[INSTRUCTIONS FOR THE TASK]:
Whenever the word "each" appears in a line of the listing, copy that line.

-- Opening Marker --

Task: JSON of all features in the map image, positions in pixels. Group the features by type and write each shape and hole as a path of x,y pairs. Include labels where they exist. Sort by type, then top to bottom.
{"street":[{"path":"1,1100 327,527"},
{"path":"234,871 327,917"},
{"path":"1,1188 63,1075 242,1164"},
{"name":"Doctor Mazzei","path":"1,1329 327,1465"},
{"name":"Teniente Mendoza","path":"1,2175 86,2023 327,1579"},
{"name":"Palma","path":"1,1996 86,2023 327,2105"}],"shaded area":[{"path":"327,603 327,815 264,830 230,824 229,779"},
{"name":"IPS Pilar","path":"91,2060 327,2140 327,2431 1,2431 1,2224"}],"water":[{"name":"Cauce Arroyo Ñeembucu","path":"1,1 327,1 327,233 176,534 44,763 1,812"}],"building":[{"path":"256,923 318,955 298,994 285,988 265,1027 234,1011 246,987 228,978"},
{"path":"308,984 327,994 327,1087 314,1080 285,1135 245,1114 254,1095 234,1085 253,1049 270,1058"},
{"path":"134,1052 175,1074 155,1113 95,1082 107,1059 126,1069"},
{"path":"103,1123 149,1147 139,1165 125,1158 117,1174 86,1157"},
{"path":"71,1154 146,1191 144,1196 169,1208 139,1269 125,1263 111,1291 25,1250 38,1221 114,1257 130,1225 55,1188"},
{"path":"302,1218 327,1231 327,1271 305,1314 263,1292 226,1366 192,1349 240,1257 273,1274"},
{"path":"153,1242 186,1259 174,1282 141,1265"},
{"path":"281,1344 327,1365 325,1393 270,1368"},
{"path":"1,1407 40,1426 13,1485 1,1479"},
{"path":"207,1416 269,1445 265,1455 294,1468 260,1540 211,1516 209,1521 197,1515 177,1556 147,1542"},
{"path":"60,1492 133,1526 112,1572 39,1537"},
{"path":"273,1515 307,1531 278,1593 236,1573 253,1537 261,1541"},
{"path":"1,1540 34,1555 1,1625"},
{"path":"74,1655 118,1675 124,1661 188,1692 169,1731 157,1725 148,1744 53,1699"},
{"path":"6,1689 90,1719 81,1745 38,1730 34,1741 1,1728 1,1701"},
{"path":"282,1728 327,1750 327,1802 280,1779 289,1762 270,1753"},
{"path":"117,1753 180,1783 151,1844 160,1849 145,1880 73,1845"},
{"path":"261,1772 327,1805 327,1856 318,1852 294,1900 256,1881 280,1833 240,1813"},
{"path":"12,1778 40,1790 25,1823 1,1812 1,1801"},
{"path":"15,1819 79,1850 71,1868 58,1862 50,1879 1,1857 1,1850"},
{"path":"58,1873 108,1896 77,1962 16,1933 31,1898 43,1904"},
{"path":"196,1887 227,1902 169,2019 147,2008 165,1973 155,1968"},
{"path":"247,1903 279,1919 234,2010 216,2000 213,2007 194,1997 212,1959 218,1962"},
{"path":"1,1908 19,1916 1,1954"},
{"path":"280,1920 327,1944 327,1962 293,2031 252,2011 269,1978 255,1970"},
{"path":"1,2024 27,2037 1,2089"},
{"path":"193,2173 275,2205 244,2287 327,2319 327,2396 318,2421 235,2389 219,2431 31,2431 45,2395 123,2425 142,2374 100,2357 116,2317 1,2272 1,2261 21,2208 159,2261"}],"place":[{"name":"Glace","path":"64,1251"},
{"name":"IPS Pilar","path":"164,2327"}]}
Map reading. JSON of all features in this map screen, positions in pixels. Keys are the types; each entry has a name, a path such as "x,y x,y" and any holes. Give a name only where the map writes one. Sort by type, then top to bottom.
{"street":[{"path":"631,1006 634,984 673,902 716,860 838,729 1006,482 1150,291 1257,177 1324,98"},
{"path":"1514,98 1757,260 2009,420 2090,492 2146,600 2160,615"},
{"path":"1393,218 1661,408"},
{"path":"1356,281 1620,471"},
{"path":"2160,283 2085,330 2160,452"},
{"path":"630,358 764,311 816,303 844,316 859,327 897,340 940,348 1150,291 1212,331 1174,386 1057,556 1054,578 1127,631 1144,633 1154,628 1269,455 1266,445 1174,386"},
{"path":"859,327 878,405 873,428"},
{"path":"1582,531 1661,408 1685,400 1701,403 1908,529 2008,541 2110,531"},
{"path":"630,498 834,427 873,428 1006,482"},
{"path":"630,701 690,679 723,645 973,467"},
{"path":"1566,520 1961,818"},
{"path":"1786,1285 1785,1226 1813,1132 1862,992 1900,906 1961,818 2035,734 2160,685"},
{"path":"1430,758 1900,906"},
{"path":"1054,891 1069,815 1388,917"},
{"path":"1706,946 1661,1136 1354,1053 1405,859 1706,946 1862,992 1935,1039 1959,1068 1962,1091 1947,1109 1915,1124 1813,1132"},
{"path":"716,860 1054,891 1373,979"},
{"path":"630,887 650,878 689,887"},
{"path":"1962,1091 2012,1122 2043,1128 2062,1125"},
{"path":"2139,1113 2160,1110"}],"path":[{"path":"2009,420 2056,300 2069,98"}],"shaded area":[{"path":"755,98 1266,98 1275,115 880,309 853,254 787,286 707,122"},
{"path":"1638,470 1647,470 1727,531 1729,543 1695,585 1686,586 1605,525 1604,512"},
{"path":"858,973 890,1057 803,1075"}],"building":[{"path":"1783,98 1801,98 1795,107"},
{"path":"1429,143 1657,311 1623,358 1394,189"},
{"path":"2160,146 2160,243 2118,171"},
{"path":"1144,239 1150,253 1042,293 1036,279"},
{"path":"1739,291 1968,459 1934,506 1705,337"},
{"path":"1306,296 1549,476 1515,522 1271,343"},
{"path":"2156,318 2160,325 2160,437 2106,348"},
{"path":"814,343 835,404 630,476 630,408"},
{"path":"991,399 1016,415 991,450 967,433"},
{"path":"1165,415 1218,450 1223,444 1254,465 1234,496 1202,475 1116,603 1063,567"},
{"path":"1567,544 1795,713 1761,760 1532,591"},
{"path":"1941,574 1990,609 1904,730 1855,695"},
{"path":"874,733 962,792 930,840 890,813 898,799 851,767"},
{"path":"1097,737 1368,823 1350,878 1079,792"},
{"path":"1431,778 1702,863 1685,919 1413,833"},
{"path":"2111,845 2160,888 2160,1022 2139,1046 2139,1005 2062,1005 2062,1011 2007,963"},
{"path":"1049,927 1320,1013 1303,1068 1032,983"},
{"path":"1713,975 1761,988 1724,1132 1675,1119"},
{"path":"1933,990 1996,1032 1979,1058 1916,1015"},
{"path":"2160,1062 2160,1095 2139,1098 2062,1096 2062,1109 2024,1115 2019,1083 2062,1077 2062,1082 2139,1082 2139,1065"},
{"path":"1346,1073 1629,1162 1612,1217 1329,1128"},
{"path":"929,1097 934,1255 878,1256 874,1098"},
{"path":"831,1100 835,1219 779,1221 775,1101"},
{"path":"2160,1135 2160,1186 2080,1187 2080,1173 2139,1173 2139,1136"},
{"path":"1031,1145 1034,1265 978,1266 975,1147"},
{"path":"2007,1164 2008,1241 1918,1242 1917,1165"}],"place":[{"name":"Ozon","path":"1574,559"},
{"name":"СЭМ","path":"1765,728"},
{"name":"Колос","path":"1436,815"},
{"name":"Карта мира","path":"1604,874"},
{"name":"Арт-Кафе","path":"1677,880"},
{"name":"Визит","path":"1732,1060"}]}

-- Closing Marker --

[COMPLETED EXERCISE]:
Task: JSON of all features in the map image, positions in pixels. Group the features by type and write each shape and hole as a path of x,y pairs. Include labels where they exist. Sort by type, then top to bottom.
Map reading. JSON of all features in this map screen, positions in pixels. Keys are the types; each entry has a name, a path such as "x,y x,y" and any holes. Give a name only where the map writes one. Sort by type, then top to bottom.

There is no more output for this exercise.